2015-06-18T13:53:46.606-0400 CustomLog v4 INFO: source="ABCD" type="type1" <xml some xml here attr1='value1' attr2='value2' > </xml> <some more xml></> time ="232"
I am trying to follow the sample app written by databricks over here here .
I am kind of stuck at the pattern in ApacheAccessLog.scala. My log is a custom log and has this key="value" pairs in a typical log line.
I don't quite understand what the pattern means and how to change it to suit my app. I need to do some aggregation on the times based on the source and type keys in the log
Best How To :
The case class expects a variety of things like IP address that your log obviously doesn't have, therefore you would need to modify the case class definition to include just the fields that you want to add.

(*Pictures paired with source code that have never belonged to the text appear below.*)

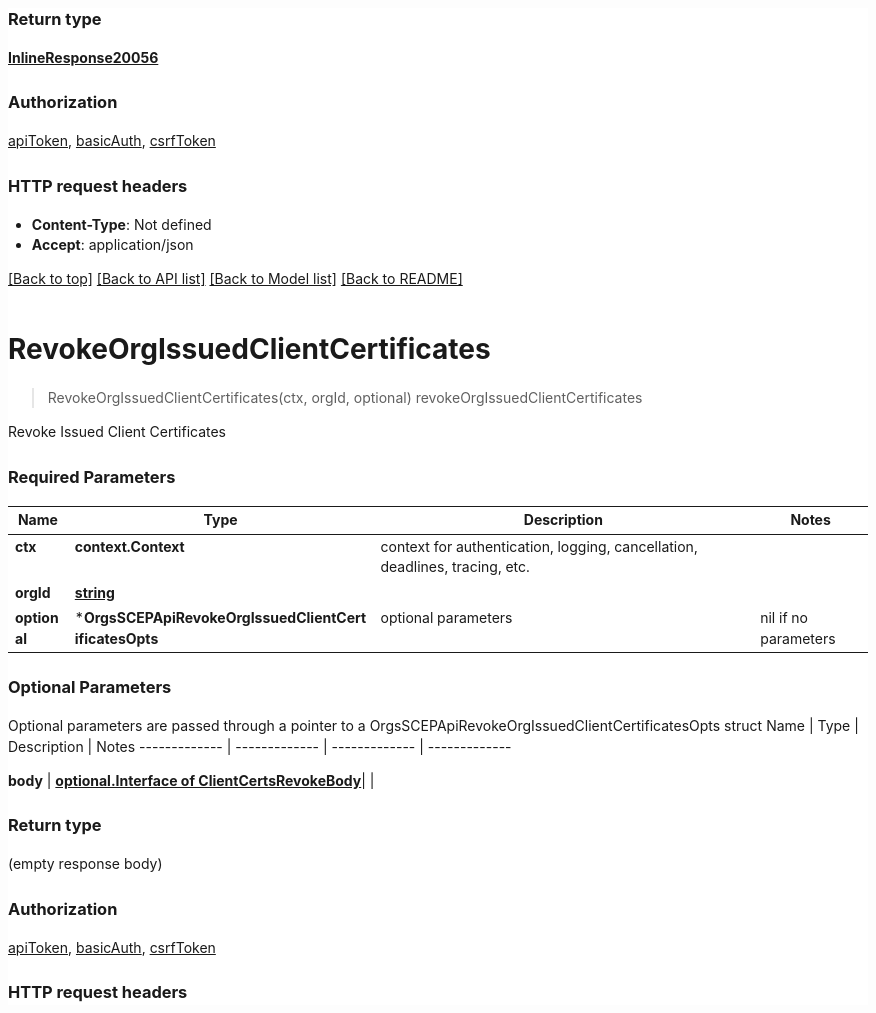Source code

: ### Return type

[**InlineResponse20056**](inline_response_200_56.md)

### Authorization

[apiToken](../README.md#apiToken), [basicAuth](../README.md#basicAuth), [csrfToken](../README.md#csrfToken)

### HTTP request headers

 - **Content-Type**: Not defined
 - **Accept**: application/json

[[Back to top]](#) [[Back to API list]](../README.md#documentation-for-api-endpoints) [[Back to Model list]](../README.md#documentation-for-models) [[Back to README]](../README.md)

# **RevokeOrgIssuedClientCertificates**
> RevokeOrgIssuedClientCertificates(ctx, orgId, optional)
revokeOrgIssuedClientCertificates

Revoke Issued Client Certificates

### Required Parameters

Name | Type | Description  | Notes
------------- | ------------- | ------------- | -------------
 **ctx** | **context.Context** | context for authentication, logging, cancellation, deadlines, tracing, etc.
  **orgId** | [**string**](.md)|  | 
 **optional** | ***OrgsSCEPApiRevokeOrgIssuedClientCertificatesOpts** | optional parameters | nil if no parameters

### Optional Parameters
Optional parameters are passed through a pointer to a OrgsSCEPApiRevokeOrgIssuedClientCertificatesOpts struct
Name | Type | Description  | Notes
------------- | ------------- | ------------- | -------------

 **body** | [**optional.Interface of ClientCertsRevokeBody**](ClientCertsRevokeBody.md)|  | 

### Return type

 (empty response body)

### Authorization

[apiToken](../README.md#apiToken), [basicAuth](../README.md#basicAuth), [csrfToken](../README.md#csrfToken)

### HTTP request headers
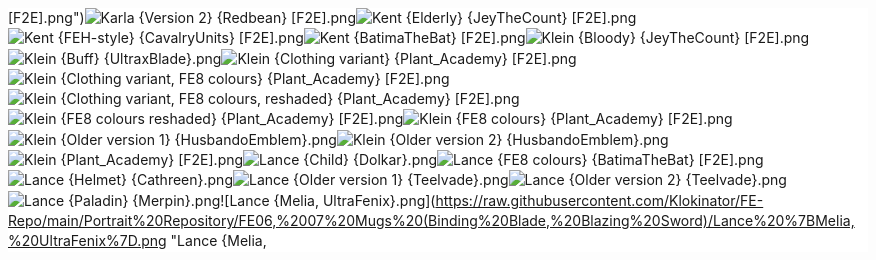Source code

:[F2E].png")![Karla {Version 2} {Redbean} [F2E].png](https://raw.githubusercontent.com/Klokinator/FE-Repo/main/Portrait%20Repository/FE06,%2007%20Mugs%20(Binding%20Blade,%20Blazing%20Sword)/Karla%20(Version%202)%20%7BRedbean%7D%20%5BF2E%5D.png "Karla {Version 2} {Redbean} [F2E].png")![Kent {Elderly} {JeyTheCount} [F2E].png](https://raw.githubusercontent.com/Klokinator/FE-Repo/main/Portrait%20Repository/FE06,%2007%20Mugs%20(Binding%20Blade,%20Blazing%20Sword)/Kent%20(Elderly)%20%7BJeyTheCount%7D%20%5BF2E%5D.png "Kent {Elderly} {JeyTheCount} [F2E].png")![Kent {FEH-style} {CavalryUnits} [F2E].png](https://raw.githubusercontent.com/Klokinator/FE-Repo/main/Portrait%20Repository/FE06,%2007%20Mugs%20(Binding%20Blade,%20Blazing%20Sword)/Kent%20(FEH-style)%20%7BCavalryUnits%7D%20%5BF2E%5D.png "Kent {FEH-style} {CavalryUnits} [F2E].png")![Kent {BatimaTheBat} [F2E].png](https://raw.githubusercontent.com/Klokinator/FE-Repo/main/Portrait%20Repository/FE06,%2007%20Mugs%20(Binding%20Blade,%20Blazing%20Sword)/Kent%20%7BBatimaTheBat%7D%20%5BF2E%5D.png "Kent {BatimaTheBat} [F2E].png")![Klein {Bloody} {JeyTheCount} [F2E].png](https://raw.githubusercontent.com/Klokinator/FE-Repo/main/Portrait%20Repository/FE06,%2007%20Mugs%20(Binding%20Blade,%20Blazing%20Sword)/Klein%20(Bloody)%20%7BJeyTheCount%7D%20%5BF2E%5D.png "Klein {Bloody} {JeyTheCount} [F2E].png")![Klein {Buff} {UltraxBlade}.png](https://raw.githubusercontent.com/Klokinator/FE-Repo/main/Portrait%20Repository/FE06,%2007%20Mugs%20(Binding%20Blade,%20Blazing%20Sword)/Klein%20(Buff)%20%7BUltraxBlade%7D.png "Klein {Buff} {UltraxBlade}.png")![Klein {Clothing variant} {Plant_Academy} [F2E].png](https://raw.githubusercontent.com/Klokinator/FE-Repo/main/Portrait%20Repository/FE06,%2007%20Mugs%20(Binding%20Blade,%20Blazing%20Sword)/Klein%20(Clothing%20variant)%20%7BPlant_Academy%7D%20%5BF2E%5D.png "Klein {Clothing variant} {Plant_Academy} [F2E].png")![Klein {Clothing variant, FE8 colours} {Plant_Academy} [F2E].png](https://raw.githubusercontent.com/Klokinator/FE-Repo/main/Portrait%20Repository/FE06,%2007%20Mugs%20(Binding%20Blade,%20Blazing%20Sword)/Klein%20(Clothing%20variant,%20FE8%20colours)%20%7BPlant_Academy%7D%20%5BF2E%5D.png "Klein {Clothing variant, FE8 colours} {Plant_Academy} [F2E].png")![Klein {Clothing variant, FE8 colours, reshaded} {Plant_Academy} [F2E].png](https://raw.githubusercontent.com/Klokinator/FE-Repo/main/Portrait%20Repository/FE06,%2007%20Mugs%20(Binding%20Blade,%20Blazing%20Sword)/Klein%20(Clothing%20variant,%20FE8%20colours,%20reshaded)%20%7BPlant_Academy%7D%20%5BF2E%5D.png "Klein {Clothing variant, FE8 colours, reshaded} {Plant_Academy} [F2E].png")![Klein {FE8 colours reshaded} {Plant_Academy} [F2E].png](https://raw.githubusercontent.com/Klokinator/FE-Repo/main/Portrait%20Repository/FE06,%2007%20Mugs%20(Binding%20Blade,%20Blazing%20Sword)/Klein%20(FE8%20colours%20reshaded)%20%7BPlant_Academy%7D%20%5BF2E%5D.png "Klein {FE8 colours reshaded} {Plant_Academy} [F2E].png")![Klein {FE8 colours} {Plant_Academy} [F2E].png](https://raw.githubusercontent.com/Klokinator/FE-Repo/main/Portrait%20Repository/FE06,%2007%20Mugs%20(Binding%20Blade,%20Blazing%20Sword)/Klein%20(FE8%20colours)%20%7BPlant_Academy%7D%20%5BF2E%5D.png "Klein {FE8 colours} {Plant_Academy} [F2E].png")![Klein {Older version 1} {HusbandoEmblem}.png](https://raw.githubusercontent.com/Klokinator/FE-Repo/main/Portrait%20Repository/FE06,%2007%20Mugs%20(Binding%20Blade,%20Blazing%20Sword)/Klein%20(Older%20version%201)%20%7BHusbandoEmblem%7D.png "Klein {Older version 1} {HusbandoEmblem}.png")![Klein {Older version 2} {HusbandoEmblem}.png](https://raw.githubusercontent.com/Klokinator/FE-Repo/main/Portrait%20Repository/FE06,%2007%20Mugs%20(Binding%20Blade,%20Blazing%20Sword)/Klein%20(Older%20version%202)%20%7BHusbandoEmblem%7D.png "Klein {Older version 2} {HusbandoEmblem}.png")![Klein {Plant_Academy} [F2E].png](https://raw.githubusercontent.com/Klokinator/FE-Repo/main/Portrait%20Repository/FE06,%2007%20Mugs%20(Binding%20Blade,%20Blazing%20Sword)/Klein%20%7BPlant_Academy%7D%20%5BF2E%5D.png "Klein {Plant_Academy} [F2E].png")![Lance {Child} {Dolkar}.png](https://raw.githubusercontent.com/Klokinator/FE-Repo/main/Portrait%20Repository/FE06,%2007%20Mugs%20(Binding%20Blade,%20Blazing%20Sword)/Lance%20(Child)%20%7BDolkar%7D.png "Lance {Child} {Dolkar}.png")![Lance {FE8 colours} {BatimaTheBat} [F2E].png](https://raw.githubusercontent.com/Klokinator/FE-Repo/main/Portrait%20Repository/FE06,%2007%20Mugs%20(Binding%20Blade,%20Blazing%20Sword)/Lance%20(FE8%20colours)%20%7BBatimaTheBat%7D%20%5BF2E%5D.png "Lance {FE8 colours} {BatimaTheBat} [F2E].png")![Lance {Helmet} {Cathreen}.png](https://raw.githubusercontent.com/Klokinator/FE-Repo/main/Portrait%20Repository/FE06,%2007%20Mugs%20(Binding%20Blade,%20Blazing%20Sword)/Lance%20(Helmet)%20%7BCathreen%7D.png "Lance {Helmet} {Cathreen}.png")![Lance {Older version 1}  {Teelvade}.png](https://raw.githubusercontent.com/Klokinator/FE-Repo/main/Portrait%20Repository/FE06,%2007%20Mugs%20(Binding%20Blade,%20Blazing%20Sword)/Lance%20(Older%20version%201)%20%20%7BTeelvade%7D.png "Lance {Older version 1}  {Teelvade}.png")![Lance {Older version 2}  {Teelvade}.png](https://raw.githubusercontent.com/Klokinator/FE-Repo/main/Portrait%20Repository/FE06,%2007%20Mugs%20(Binding%20Blade,%20Blazing%20Sword)/Lance%20(Older%20version%202)%20%20%7BTeelvade%7D.png "Lance {Older version 2}  {Teelvade}.png")![Lance {Paladin} {Merpin}.png](https://raw.githubusercontent.com/Klokinator/FE-Repo/main/Portrait%20Repository/FE06,%2007%20Mugs%20(Binding%20Blade,%20Blazing%20Sword)/Lance%20(Paladin)%20%7BMerpin%7D.png "Lance {Paladin} {Merpin}.png")![Lance {Melia, UltraFenix}.png](https://raw.githubusercontent.com/Klokinator/FE-Repo/main/Portrait%20Repository/FE06,%2007%20Mugs%20(Binding%20Blade,%20Blazing%20Sword)/Lance%20%7BMelia,%20UltraFenix%7D.png "Lance {Melia,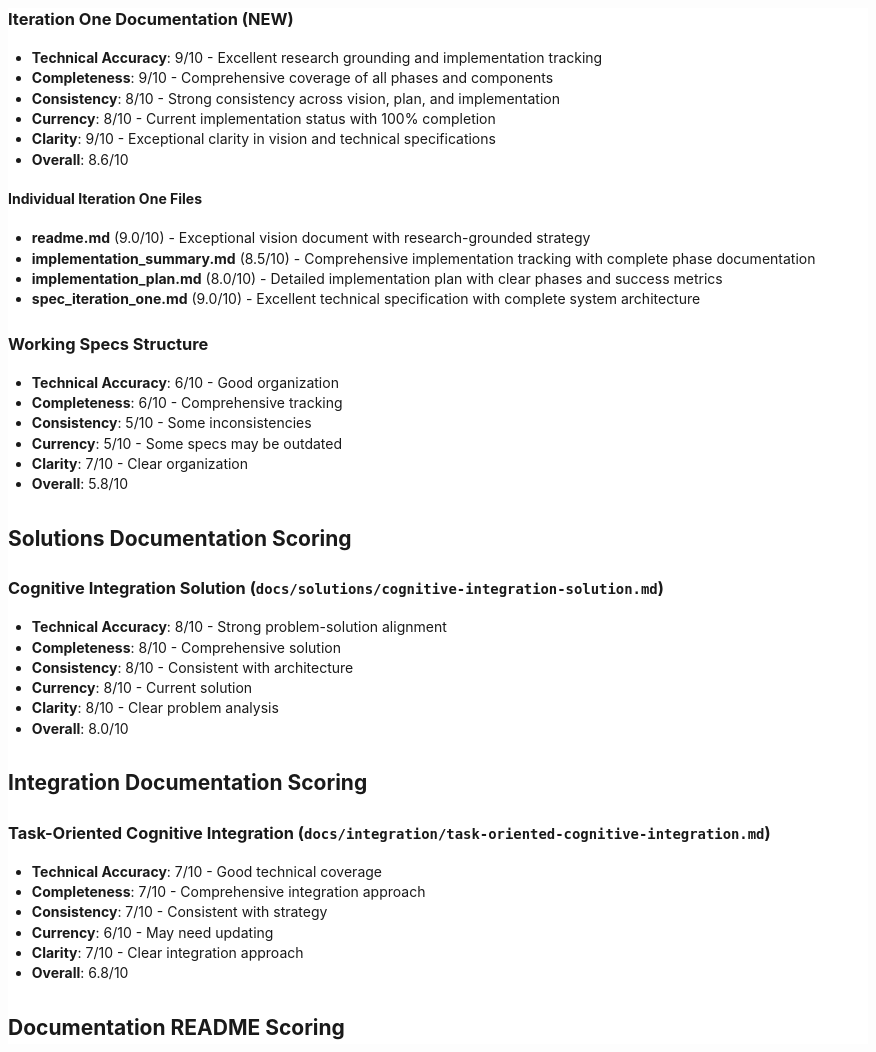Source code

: ### Iteration One Documentation (NEW)
- **Technical Accuracy**: 9/10 - Excellent research grounding and implementation tracking
- **Completeness**: 9/10 - Comprehensive coverage of all phases and components
- **Consistency**: 8/10 - Strong consistency across vision, plan, and implementation
- **Currency**: 8/10 - Current implementation status with 100% completion
- **Clarity**: 9/10 - Exceptional clarity in vision and technical specifications
- **Overall**: 8.6/10

#### Individual Iteration One Files
- **readme.md** (9.0/10) - Exceptional vision document with research-grounded strategy
- **implementation_summary.md** (8.5/10) - Comprehensive implementation tracking with complete phase documentation
- **implementation_plan.md** (8.0/10) - Detailed implementation plan with clear phases and success metrics
- **spec_iteration_one.md** (9.0/10) - Excellent technical specification with complete system architecture

### Working Specs Structure
- **Technical Accuracy**: 6/10 - Good organization
- **Completeness**: 6/10 - Comprehensive tracking
- **Consistency**: 5/10 - Some inconsistencies
- **Currency**: 5/10 - Some specs may be outdated
- **Clarity**: 7/10 - Clear organization
- **Overall**: 5.8/10

## Solutions Documentation Scoring

### Cognitive Integration Solution (`docs/solutions/cognitive-integration-solution.md`)
- **Technical Accuracy**: 8/10 - Strong problem-solution alignment
- **Completeness**: 8/10 - Comprehensive solution
- **Consistency**: 8/10 - Consistent with architecture
- **Currency**: 8/10 - Current solution
- **Clarity**: 8/10 - Clear problem analysis
- **Overall**: 8.0/10

## Integration Documentation Scoring

### Task-Oriented Cognitive Integration (`docs/integration/task-oriented-cognitive-integration.md`)
- **Technical Accuracy**: 7/10 - Good technical coverage
- **Completeness**: 7/10 - Comprehensive integration approach
- **Consistency**: 7/10 - Consistent with strategy
- **Currency**: 6/10 - May need updating
- **Clarity**: 7/10 - Clear integration approach
- **Overall**: 6.8/10

## Documentation README Scoring
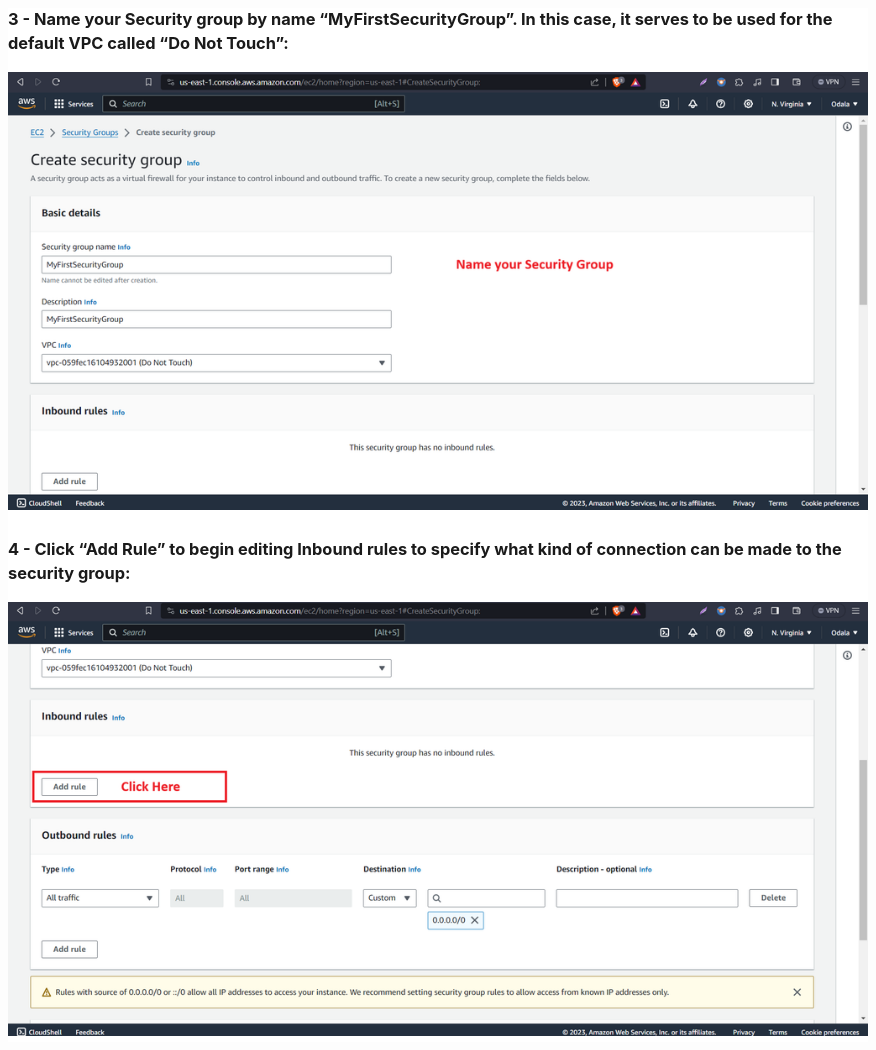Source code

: ### 3 - Name your Security group by name “MyFirstSecurityGroup”. In this case, it serves to be used for the default VPC called “Do Not Touch”:<br>

<img src="https://github.com/Otlhomame/Technical_Writing/blob/security_group_supporting_docs/3.png" width="100%" height="100%"><br>

### 4 - Click “Add Rule” to begin editing Inbound rules to specify what kind of connection can be made to the security group:<br>

<img src="https://github.com/Otlhomame/Technical_Writing/blob/security_group_supporting_docs/4.png" width="100%" height="100%"><br>
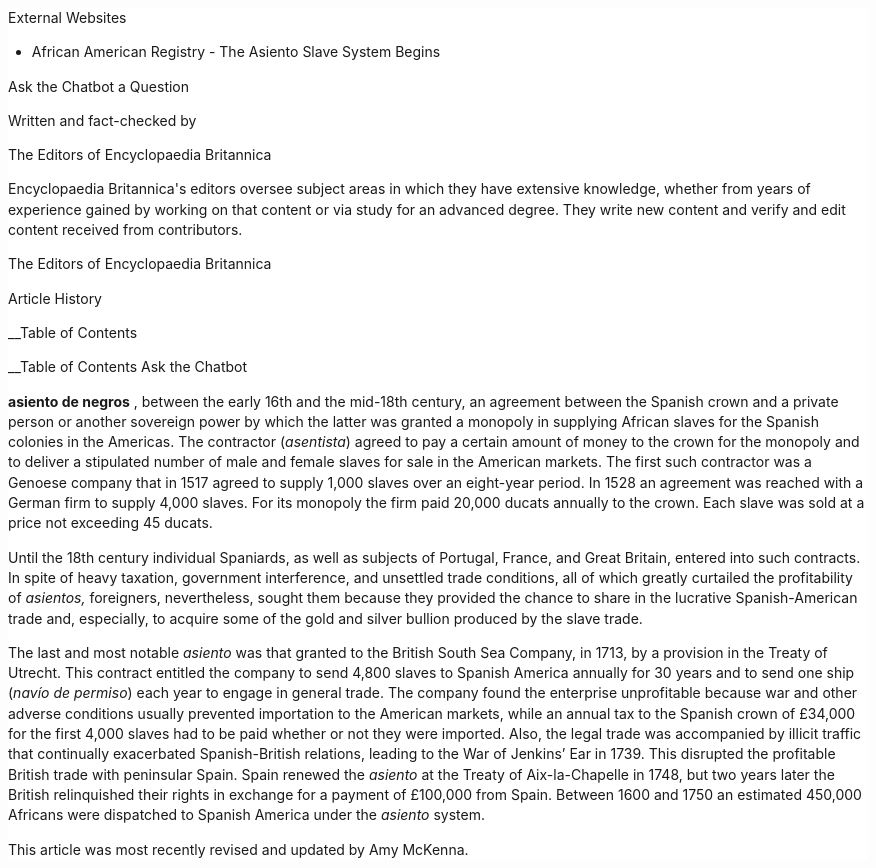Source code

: External Websites 

  * African American Registry - The Asiento Slave System Begins



Ask the Chatbot a Question 

Written and fact-checked by 

The Editors of Encyclopaedia Britannica

Encyclopaedia Britannica's editors oversee subject areas in which they have extensive knowledge, whether from years of experience gained by working on that content or via study for an advanced degree. They write new content and verify and edit content received from contributors.

The Editors of Encyclopaedia Britannica

Article History

__Table of Contents

__Table of Contents Ask the Chatbot 

**asiento de negros** , between the early 16th and the mid-18th century, an agreement between the Spanish crown and a private person or another sovereign power by which the latter was granted a monopoly in supplying African slaves for the Spanish colonies in the Americas. The contractor (_asentista_) agreed to pay a certain amount of money to the crown for the monopoly and to deliver a stipulated number of male and female slaves for sale in the American markets. The first such contractor was a Genoese company that in 1517 agreed to supply 1,000 slaves over an eight-year period. In 1528 an agreement was reached with a German firm to supply 4,000 slaves. For its monopoly the firm paid 20,000 ducats annually to the crown. Each slave was sold at a price not exceeding 45 ducats.

Until the 18th century individual Spaniards, as well as subjects of Portugal, France, and Great Britain, entered into such contracts. In spite of heavy taxation, government interference, and unsettled trade conditions, all of which greatly curtailed the profitability of _asientos,_ foreigners, nevertheless, sought them because they provided the chance to share in the lucrative Spanish-American trade and, especially, to acquire some of the gold and silver bullion produced by the slave trade.

The last and most notable _asiento_ was that granted to the British South Sea Company, in 1713, by a provision in the Treaty of Utrecht. This contract entitled the company to send 4,800 slaves to Spanish America annually for 30 years and to send one ship (_navío de permiso_) each year to engage in general trade. The company found the enterprise unprofitable because war and other adverse conditions usually prevented importation to the American markets, while an annual tax to the Spanish crown of £34,000 for the first 4,000 slaves had to be paid whether or not they were imported. Also, the legal trade was accompanied by illicit traffic that continually exacerbated Spanish-British relations, leading to the War of Jenkins’ Ear in 1739. This disrupted the profitable British trade with peninsular Spain. Spain renewed the _asiento_ at the Treaty of Aix-la-Chapelle in 1748, but two years later the British relinquished their rights in exchange for a payment of £100,000 from Spain. Between 1600 and 1750 an estimated 450,000 Africans were dispatched to Spanish America under the _asiento_ system.

This article was most recently revised and updated by Amy McKenna.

Just to illustrate here, let's make the case class like so:
case class ApacheAccessLog(source: String, type: String, time: Long)
Then you can replace the regex with one that finds those, you can play with the regex on regex101 here which I've prepared with something for you to start with, producing a regex something like this:
source="(.*?)" type="(.*?)" .* time ="(.*?)"
capturing the three groups of characters into the
m. Then you can fix the instantiation with these groups:
ApacheAccessLog(m.group(1), m.group(2), m.group(3).toLong)